→ **Required work**
Each line in the entries that has the word "working" has to be copied.

→ **Provided material**

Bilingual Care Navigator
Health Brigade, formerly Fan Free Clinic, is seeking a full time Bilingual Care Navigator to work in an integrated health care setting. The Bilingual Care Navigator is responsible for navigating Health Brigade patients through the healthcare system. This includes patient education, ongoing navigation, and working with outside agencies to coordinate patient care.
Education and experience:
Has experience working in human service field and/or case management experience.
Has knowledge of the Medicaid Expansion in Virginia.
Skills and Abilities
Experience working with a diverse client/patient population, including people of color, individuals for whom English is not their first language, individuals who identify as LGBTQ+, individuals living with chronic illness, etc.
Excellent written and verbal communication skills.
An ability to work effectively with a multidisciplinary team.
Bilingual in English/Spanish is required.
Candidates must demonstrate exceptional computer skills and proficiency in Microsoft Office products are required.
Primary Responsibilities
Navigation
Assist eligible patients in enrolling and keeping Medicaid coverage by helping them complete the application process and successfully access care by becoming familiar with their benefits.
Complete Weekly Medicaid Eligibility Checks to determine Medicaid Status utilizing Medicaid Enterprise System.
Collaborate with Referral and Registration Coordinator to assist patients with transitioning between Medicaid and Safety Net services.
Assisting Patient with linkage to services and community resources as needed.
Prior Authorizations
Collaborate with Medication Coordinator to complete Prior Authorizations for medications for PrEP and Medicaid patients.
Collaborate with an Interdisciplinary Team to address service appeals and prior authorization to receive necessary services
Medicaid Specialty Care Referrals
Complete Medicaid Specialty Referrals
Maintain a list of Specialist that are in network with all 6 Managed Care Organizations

→ **Solution**
Health Brigade, formerly Fan Free Clinic, is seeking a full time Bilingual Care Navigator to work in an integrated health care setting. The Bilingual Care Navigator is responsible for navigating Health Brigade patients through the healthcare system. This includes patient education, ongoing navigation, and working with outside agencies to coordinate patient care.
Has experience working in human service field and/or case management experience.
Experience working with a diverse client/patient population, including people of color, individuals for whom English is not their first language, individuals who identify as LGBTQ+, individuals living with chronic illness, etc.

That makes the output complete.